I will also note again, because I can’t resist remembering this while we have George Katrougalos here as well, George will remember when we sat down in Secretary Pompeo’s office two years ago during the Strategic Dialogue in front of the fireplace there, I think one of the very first questions that Secretary Pompeo asked, and he was relatively new in office at that point, but one of his first questions to Minister Katrougalos was “What should we be doing about Turkey?” That is, the United States looks to Greece as a partner. We share the same interests. We want to see a stable, prosperous neighborhood.

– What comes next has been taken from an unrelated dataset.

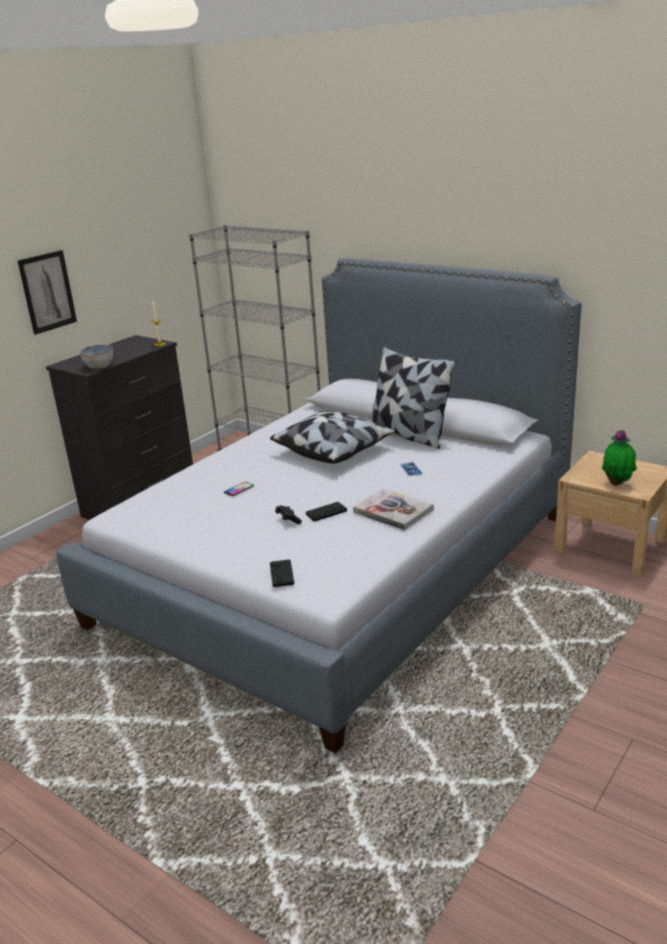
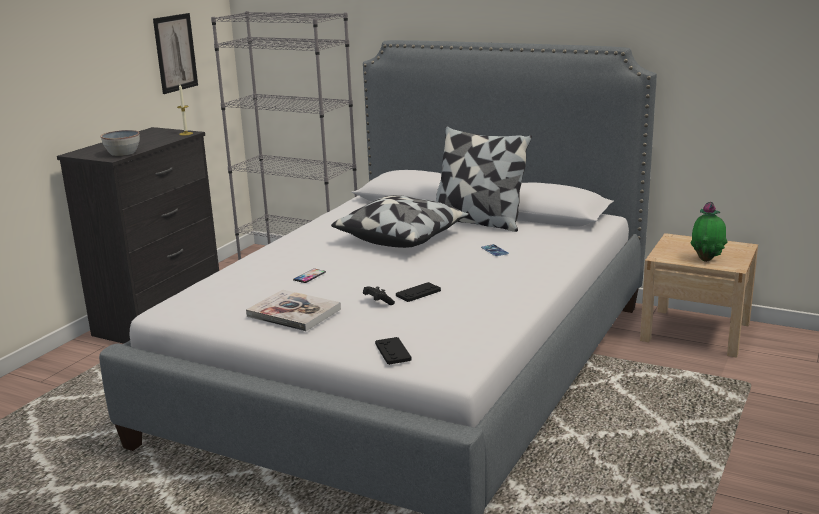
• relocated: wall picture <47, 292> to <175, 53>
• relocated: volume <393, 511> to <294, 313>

There’s a great deal of confidence in the U.S.-Greece relationship today, and I’m very proud of how we’ve managed to build that across Greek governments and across political parties, and for that matter, across American governments. And that’s the spirit in which we would approach this prospect of dialogue. Not coming in and saying, this needs to happen now or that needs to happen now. Rather, how do we work together, Greece and the United States, two strong democracies committed to the transatlantic relationship, committed to NATO, committed to the open international economy that both of our countries have benefitted from. How do we work together to consolidate those values across a region that increasingly is challenged?
The Eastern Mediterranean is challenged by our global adversaries, in particular China and Russia, both of whom have very different views of how the world should be organized, and then the Western Balkans, a region challenged particularly by issues of governance and how to continue the project of economic and political reform moving towards European values and Euro-Atlantic institutions. And I am convinced that the United States has no stronger partner in those tasks than the Hellenic Republic.
Alexia Tasouli: Mr. Ambassador, both officials, Mr.Varvitsiotis and Mr. Katrougalos said that a Biden administration might bring normalization to EU-U.S. relations. Mr. Varvitsiotis mentioned the Cyprus issue. He talked about going back to the rule of law. Mr. Katrougalos talked about the window of opportunity for this Biden administration. So what should we expect? What are your estimations on the Biden administration?
Ambassador Pyatt: Thank you, Alexia. So, first of all, I obviously can’t speak for President-elect Biden and his team, but I can tell you, as Vice President, Vice President Biden did me the enormous honor of issuing me the oath of office for this job in the summer of 2016. I got to know him as Ambassador to Ukraine.
I’ve also worked very closely in the past with his national security team: Tony Blinken, the nominee for Secretary of State, Jake Sullivan, National Security Advisor, Nancy McEldowney, the National Security Advisor to Vice President-elect Harris. These are all people who are deeply, deeply committed to our transatlantic relationship and people who believe strongly that all of the major challenges that the United States faces today, whether it’s the pandemic or climate change or what do we do about China’s exploitative trade and economic policies, what do we do about Turkey’s destabilizing behavior, all of these challenges can only be addressed effectively if we work together as a transatlantic community.